Having last watched the play in its entirety some 20 years ago, the half-remembered allegorical details pointed out to me in those far-off programme notes soon came flooding back. Vladimir and Estragon (vividly and touchingly portrayed by Barry McGovern and Johnny Murphy) were symbolic of impoverished humanity, waiting trustingly for the Saviour to arrive, but we non-believers knew Godot would never come, partly because we'd already read the ending, but also because atheism is a nonprophet-making organisation. Too apathetic and unresourceful even to hang themselves from the Orphic tree (even though "it might give us an erection ... with all that follows"), they were tormented by the unremitting bleakness of their situation and their inability to alter their destiny, yet they were still admirably prepared to embark on farcical comedy routines worthy of Brian Rix at the drop of a trouser. And who can forget Pozzo's harrowing climactic speech in Act II: "they give birth astride of a grave"? What a lousy midwife he would have made.
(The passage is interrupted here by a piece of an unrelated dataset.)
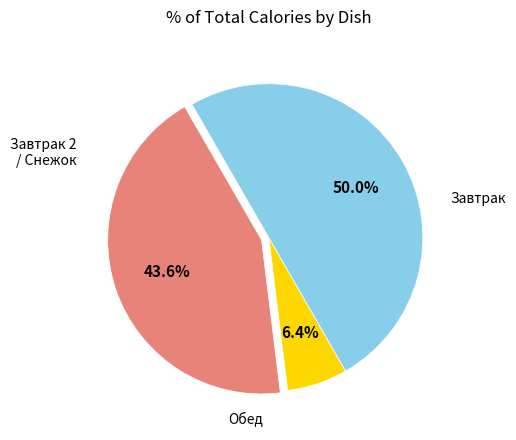

Is there any slice that represents more than half of the pie?

No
PURISTS may say Godot was conceived for the stage, and belongs only there, but the tormented close-ups and intelligent cutting more than compensated for the sparse and static setting. Fifty years on, this remains one of the seminal works of "absurdist" theatre (in Camus's sense of the word, depicting men out of harmony with their universe), and it's a miracle that it received such a high-profile transmission, not just because of commercial pressures, but also because of the technical problems of recording many forms of modern drama. For example, I once called the BBC Drama Department, hoping to get a recording of a Dadaist play. "Have you got a cassette copy?" I asked. "No," they replied. "Not for Dadaist plays. You can't get them on cassette. We've only got them on reel-to-unreal tape." Perhaps you had to be there, but I bet Beckett would have seen the funny side.